Nothomb (Ça:123-128) – Protagonistas na Queda do Paraíso

A mulher, vestígio e testemunha do Éden

segunda-feira 28 de março de 2022, por Cardoso de Castro

      

Em resumo, religada por seu nome à Árvore da Vida, a “Vivente” (Eva), mãe de todos os mortais   e em particular de todas as “filhas de Eva” que as perpetuam, entretém em nós a aspiração à felicidade   e mesmo suas manifestações sejam elas precárias, no curso de nossas curtas vidas, por este que se chama o amor que elas nos dão. É por conseguinte em que elas são vestígios do Éden na condição humana.

      
2,21: E Deus   fez cair sobre Adão   um sono profundo e ele se adormeceu. E ele tomou uma de suas costelas e formou um tecido de carne   em seu lugar.
2,22: E Deus levou a costela que tomara de Adão a seu ponto de incandescência e transmitiu esta a Adão.
2,23: E Adão disse: "Isso", que golpe!
Substância de minha substância, e carne retirada de minha carne!
"Isso" (ou Essa-aí) se chamará "mulher  " (isha)
Pois ela foi tomada de alguém (yish) Essa-aí!
("Isso" ou "Essa-aí" = Zoot em hebreu  )

Vimos que a palavra-chave deste nosso relato [Gen-II], que se encontra cinco   vezes, das quais três no monólogo de Adão, precisamente no início, no meio e no fim, é um pronome demonstrativo do gênero   feminino   mas empregado geralmente no sentido neutro. Ele se pronuncia “zoot”. Até aqui traduzi-o por “Isso”. Mas pode-se traduzi-lo também por “Essa-aí” em dois   casos pelo menos segundo o contexto.

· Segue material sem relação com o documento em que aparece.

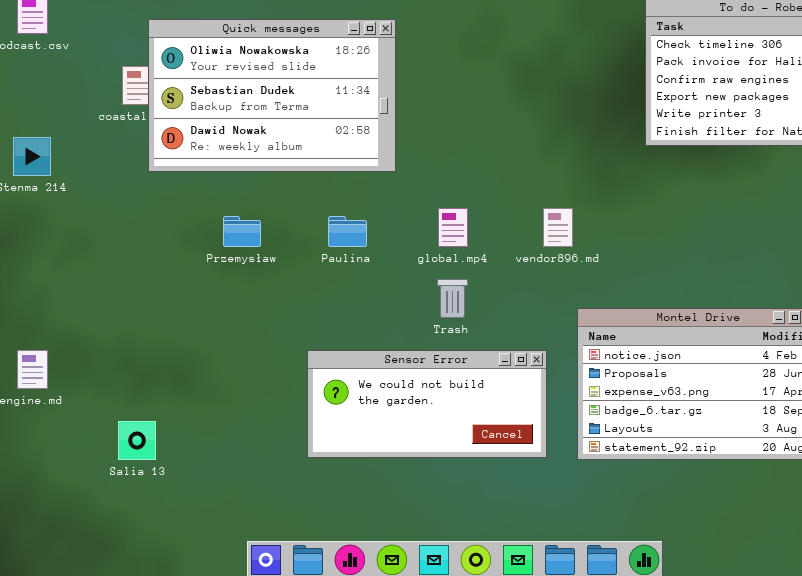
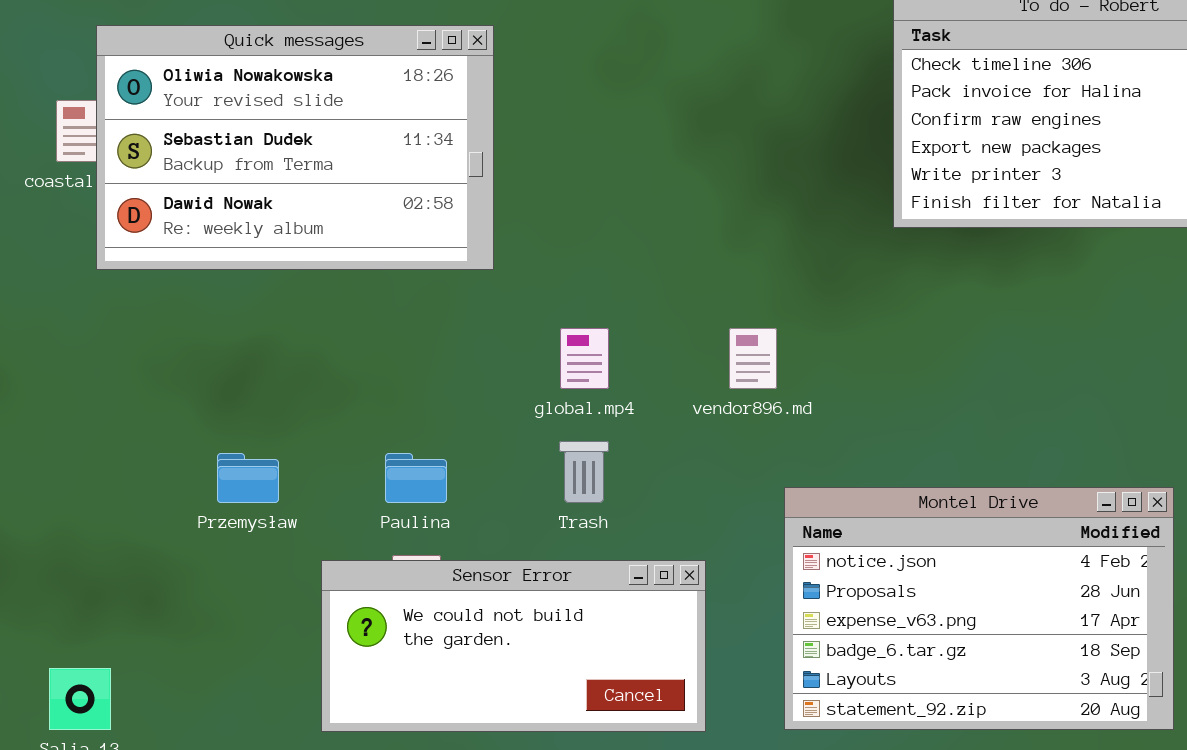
Przemysław: [223,216,261,247] -> [217,453,279,503], moved
Paulina: [328,216,367,247] -> [385,453,447,503], moved
Sensor Error: [307,350,547,458] -> [321,560,706,732], moved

Nestes dois casos designa claramente a mulher que o Adão inventa nomeando-a como um ente   aparte, e a subordinando apesar de sua origem comum. “Essa-aí” é portanto uma consequência do “Isso” pelo qual o Adão Um   e múltiplo se autodegrada em um par de tipo animal  , enquanto foi concebido por Deus “afar fora da adama”, quer dizer alhures da condição humana, e sem relação com ela, salvo de anterioridade.

Pois “alhures” é o Éden, de onde a criatura imortal “decai” e se torna mortal  . Em duas etapas no mito  . O “Isso” reduz seu espaço a três dimensões, onde podemos nos representar ela, e a saída do jardim   transforma seu tempo reversível em irreversível. A princípio ela não pode voltar atrás. Ela é prisioneira do destino e da História.

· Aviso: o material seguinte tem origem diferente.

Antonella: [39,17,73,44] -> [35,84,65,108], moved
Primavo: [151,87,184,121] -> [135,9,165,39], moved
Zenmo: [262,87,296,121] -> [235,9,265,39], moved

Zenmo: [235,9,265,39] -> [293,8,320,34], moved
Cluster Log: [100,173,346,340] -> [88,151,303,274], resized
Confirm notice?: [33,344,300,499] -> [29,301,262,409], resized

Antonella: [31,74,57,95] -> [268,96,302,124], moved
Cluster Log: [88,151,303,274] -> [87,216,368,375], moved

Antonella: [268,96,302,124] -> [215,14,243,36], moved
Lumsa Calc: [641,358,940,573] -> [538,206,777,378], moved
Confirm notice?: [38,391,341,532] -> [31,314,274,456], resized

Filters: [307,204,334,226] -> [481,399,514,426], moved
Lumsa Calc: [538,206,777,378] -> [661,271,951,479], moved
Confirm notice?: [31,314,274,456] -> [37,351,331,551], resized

O par está destinado a se reproduzir para prolongar a aventura humana na perspectiva de um retorno ao Éden, onde encontrará a Unidade e a multiplicidade logo a imortalidade de sua origem. Todavia até aí seus dois membros não estão exatamente no mesmo plano durante sua existência precária. Fisiologicamente é evidente  . Mas nosso relato revela uma clara superioridade   da mulher sobre o homem em sua relação ao Éden, de encontro à inferioridade que lhe designa correntemente nossa cultura “sexista”.

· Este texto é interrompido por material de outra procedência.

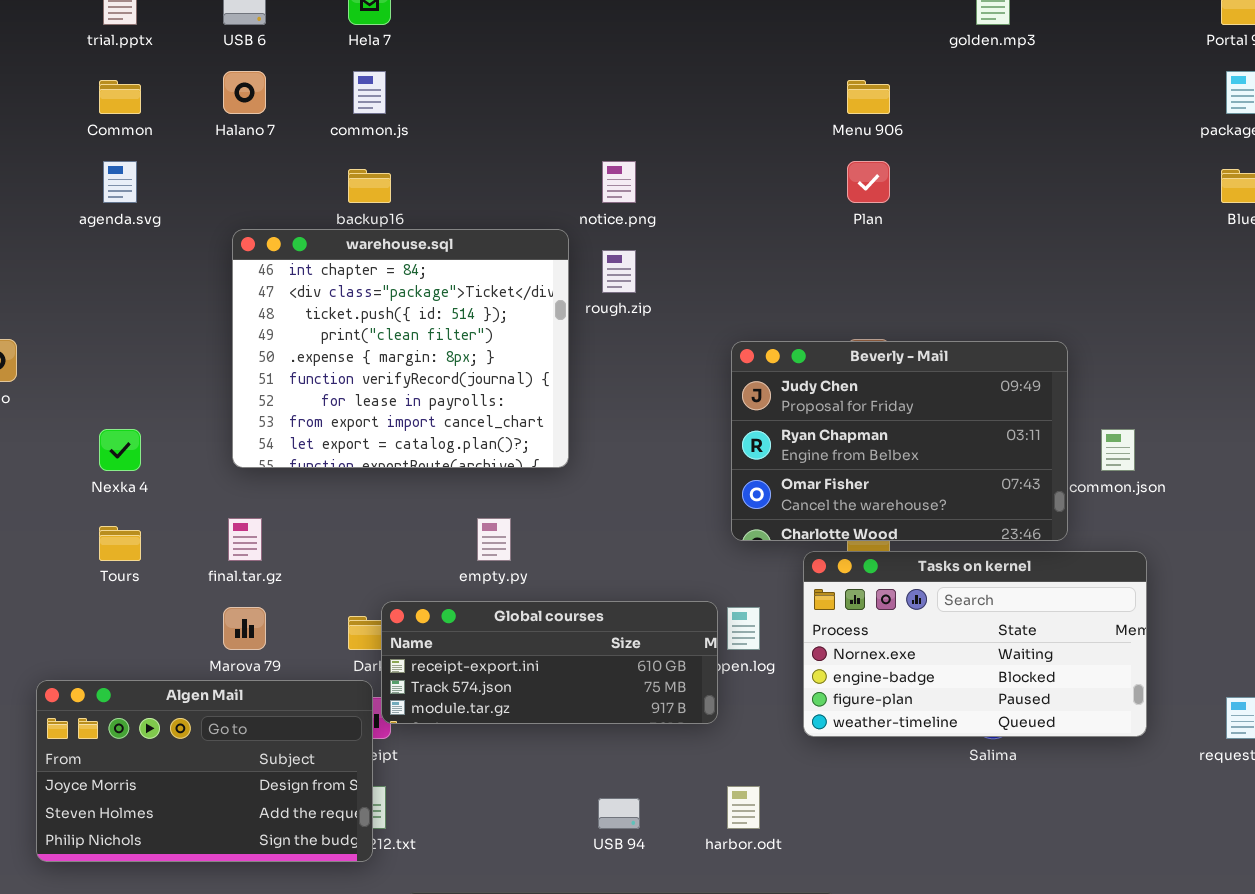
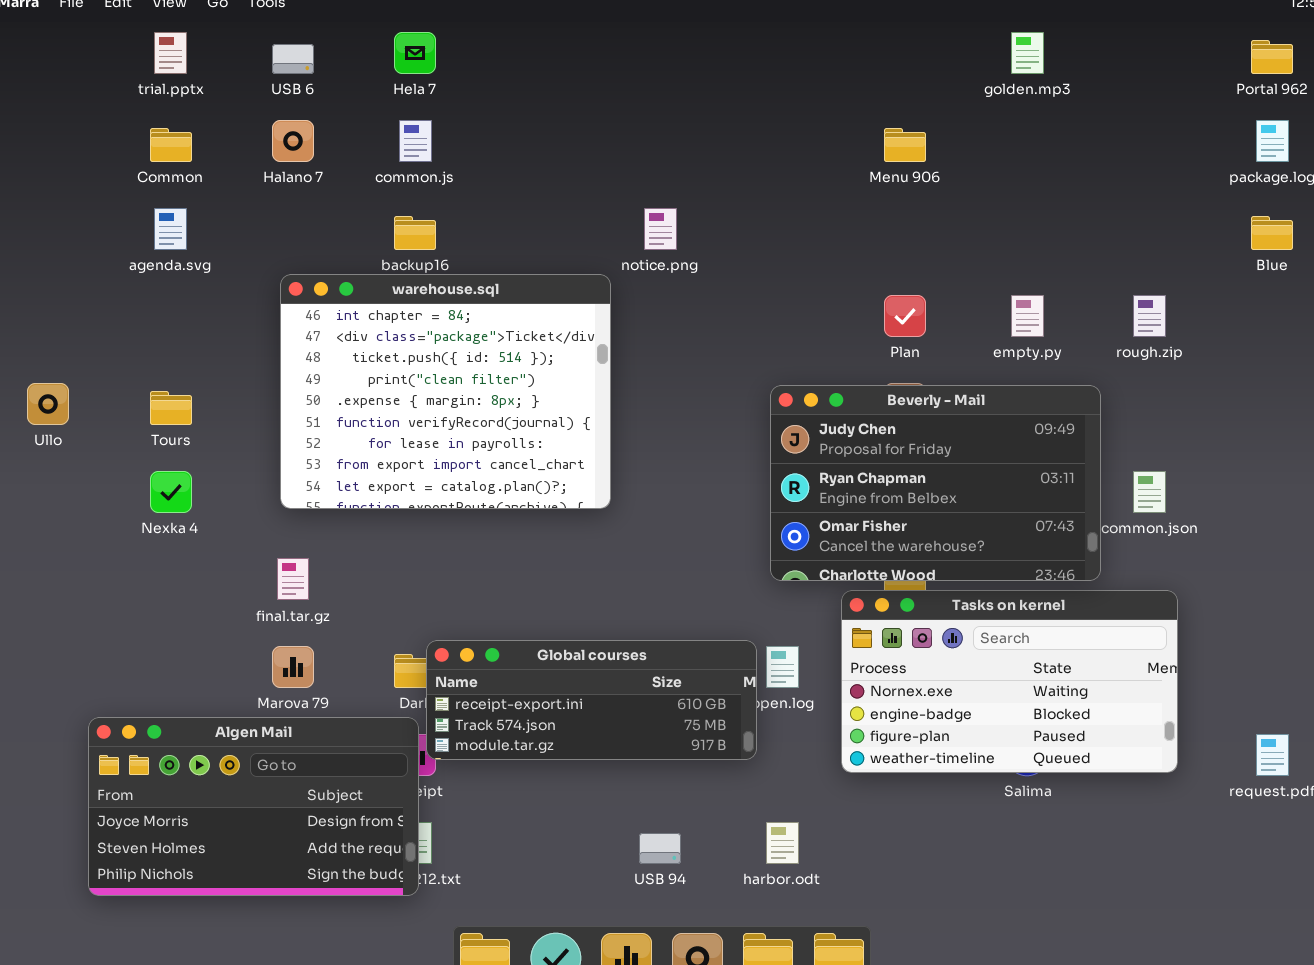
Plan: [847,161,890,203] -> [884,295,926,337], moved
rough.zip: [602,250,636,293] -> [1133,295,1166,337], moved
empty.py: [477,518,511,561] -> [1011,295,1044,337], moved
Tours: [99,526,141,561] -> [150,391,192,425], moved

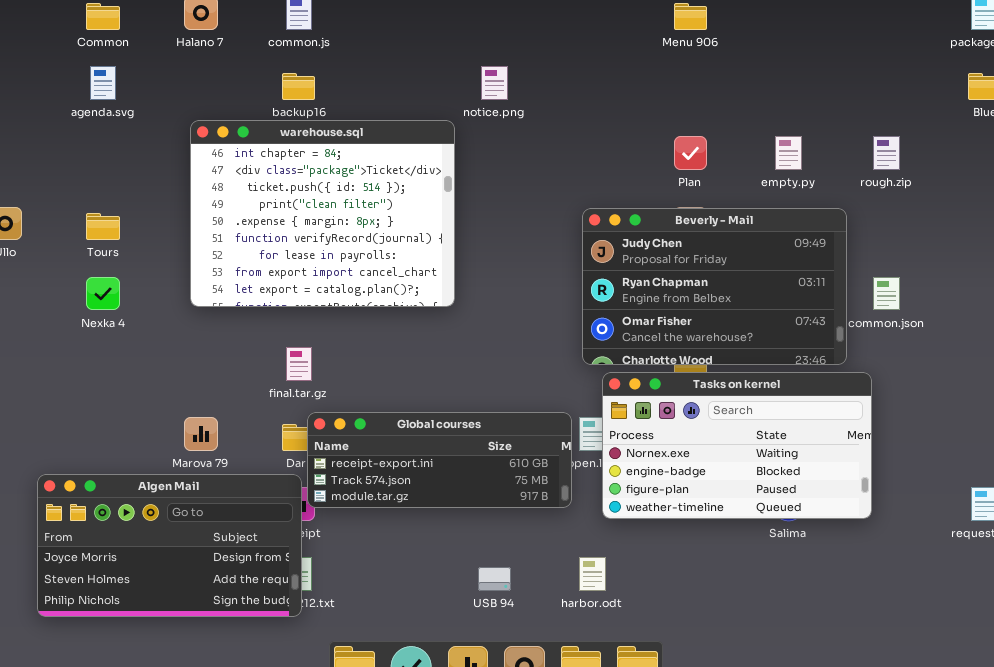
final.tar.gz: [277,558,309,600] -> [286,347,312,381], moved
Tasks on kernel: [841,590,1178,773] -> [602,372,872,519], moved

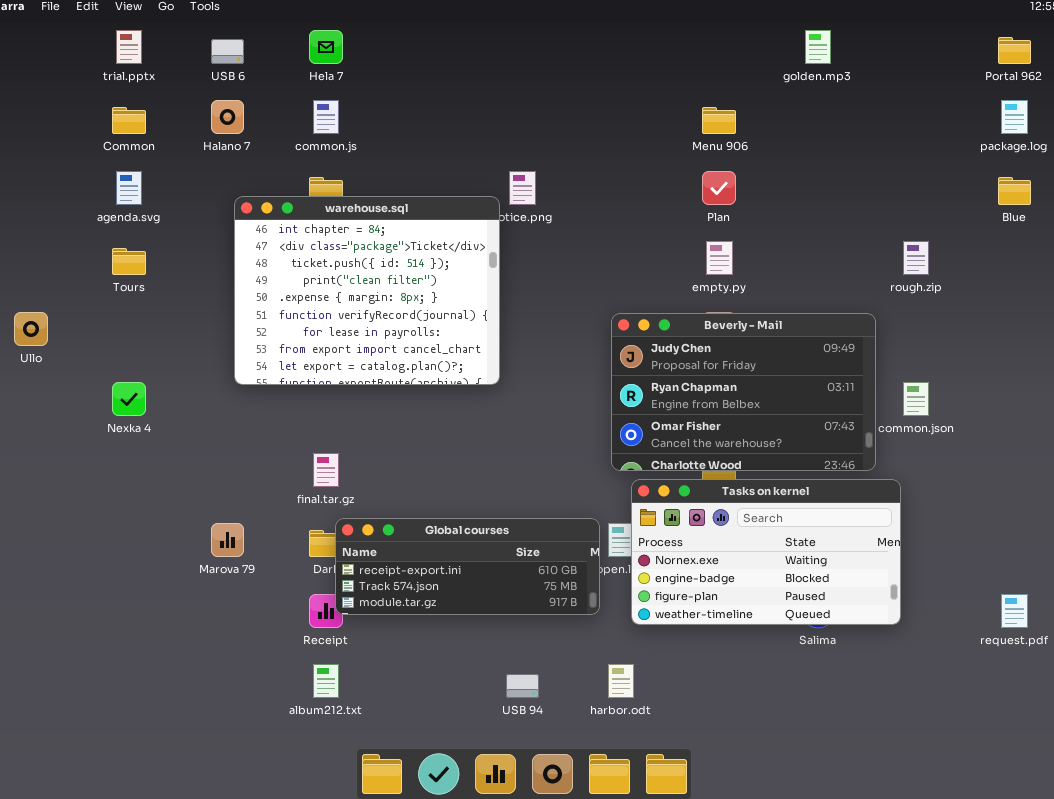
warehouse.sql: [190,120,455,307] -> [234,196,500,385], moved
Plan: [674,136,707,170] -> [702,171,736,205], moved
empty.py: [775,136,802,170] -> [706,241,733,275], moved
Tours: [86,213,120,240] -> [112,248,146,275], moved
Algen Mail: [37,474,302,617] -> none, closed

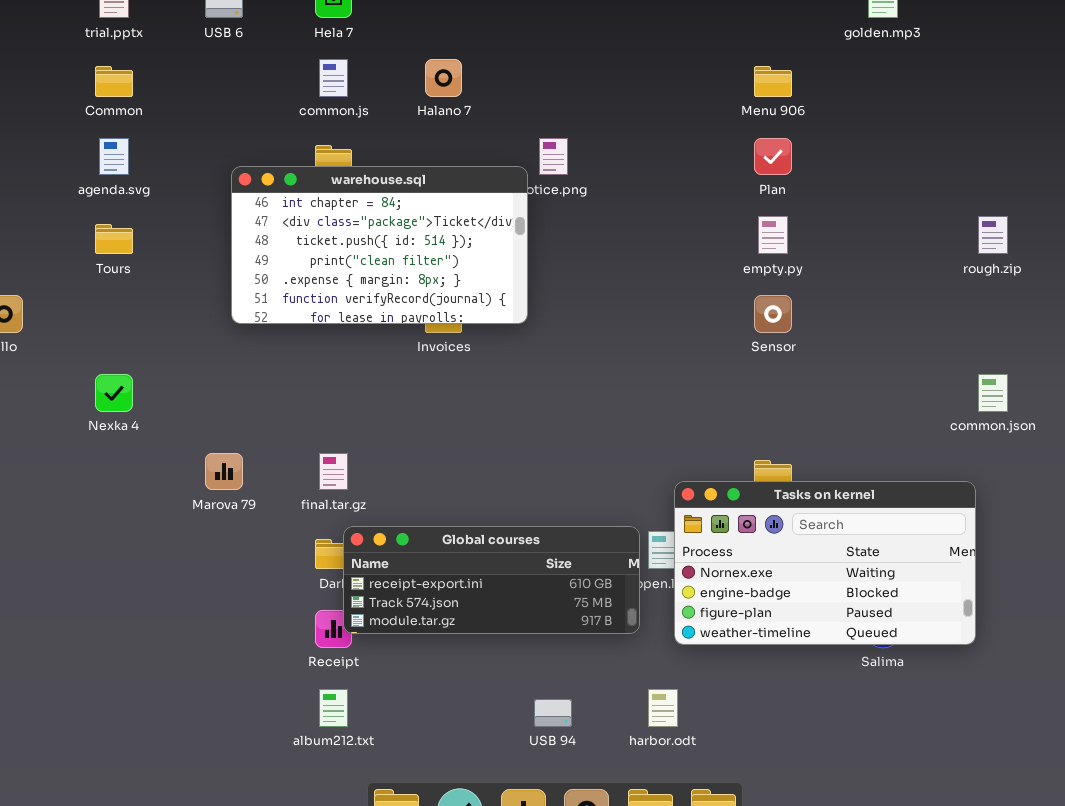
Halano 7: [211,100,244,134] -> [425,59,462,97], moved
warehouse.sql: [234,196,500,385] -> [231,166,528,324], resized
Beverly - Mail: [611,313,876,471] -> none, closed
Marova 79: [211,523,244,557] -> [205,453,243,490], moved

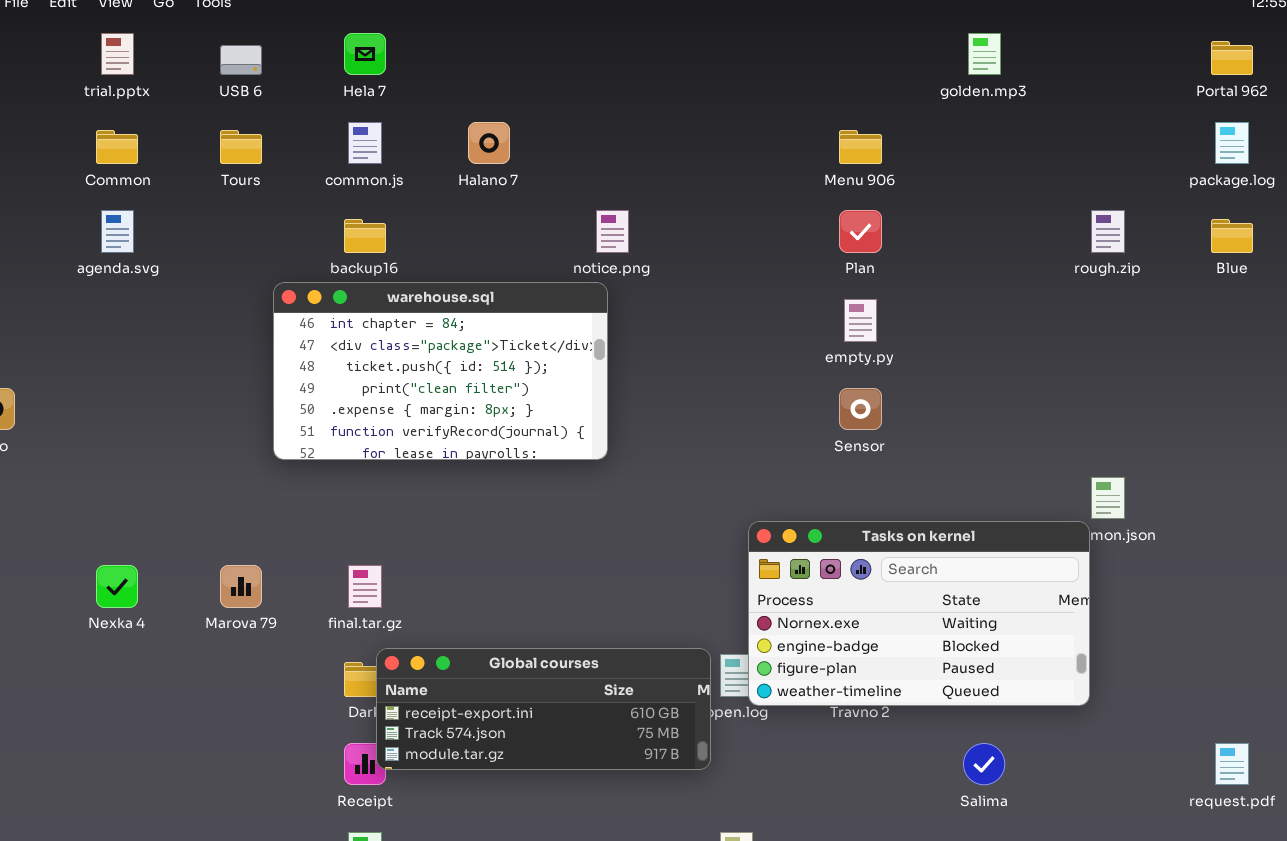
warehouse.sql: [231,166,528,324] -> [273,282,608,460], moved
rough.zip: [978,216,1008,254] -> [1091,210,1125,253], moved
Tours: [95,224,133,254] -> [220,130,262,164], moved
Nexka 4: [95,374,133,412] -> [96,565,138,608], moved
Tasks on kernel: [674,481,976,645] -> [748,521,1090,706], moved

Primeiro há o fato que o nome da mulher está ligado àquele da Árvore da Vida, mantida intacta no jardim, de onde desapareceu a Árvore do Conhecimento. Ao abrigo dos “querubins e da espada   flamejante” que dela guardam o caminho  , não para a interditá-la mas protegê-la.

Em seguida as morfologias respectivas do homem e da mulher na condição humana, se são sexualmente complementares, não são menos simbolicamente diferentes, até opostas. O corpo da mulher tem um sexo que se abre e seis que se oferecem, é acolhedor e generoso  . Aquele do homem é agressivo e fechado. A mulher, que pode ser mãe   e esposa ao mesmo tempo, sem contar outros papeis frequentes, é a mais polivalente dos dois. Quem evoca melhor o Adão Um e múltiplo da origem?

Para simplificar e tentar mais ou menos representá-lo, pode-se comparar o Adão Um e múltiplo ao andrógino de Platão. Ou a vários andróginos de Platão. Cuja componente masculina poderia se chamar um “pré-homem” e a componente feminina uma “pré-mulher”. A dupla citação da palavra “o Adão” no versículo 2,22 designa, para as necessidades da mise em scène, os dois parceiros que o relato quer fazer “comungar” a fim de ilustrar sua alteridade   original. Parece-me evidente que o primeiro do dois, aquele que Deus faz adormecer de um sono profundo e a quem retira uma “costela” (lado) que inflama e leva ao segundo, é uma pré-mulher. Tanto quanto ele lhe cerne “da carne” em lugar da costela retirada. Alusão aos seios (vide tradução do rabino Zadock-Kahn, única linguisticamente correta desta passagem, deformada pela tradição que fala de uma carne determinada, aquela que Deus teria cingido para retirar a costela). A pré-mulher é aqui exonerada de toda responsabilidade  , posto que ela só é um objeto na mão de Deus que efetua pessoalmente todas as operações a concernindo. Ao contrário, o segundo personagem, o pré-homem, não é manipulado por Deus. Ele fala. E em seu discurso se anexa a pré-mulher que se mantém passiva. Não será assim na cena ulterior ao redor da árvore, onde a Mulher conduz o jogo   e seu companheiro fica passivo. Mas a separação   já teve lugar, do fato do pré-homem. Logo pode-se dizer que, tornada a Mulher, a pré-mulher mudou do fato do pré-homem, e que ela tem menos que ele em todo caso precipitado a “queda”, mesmo se ela a confirmou.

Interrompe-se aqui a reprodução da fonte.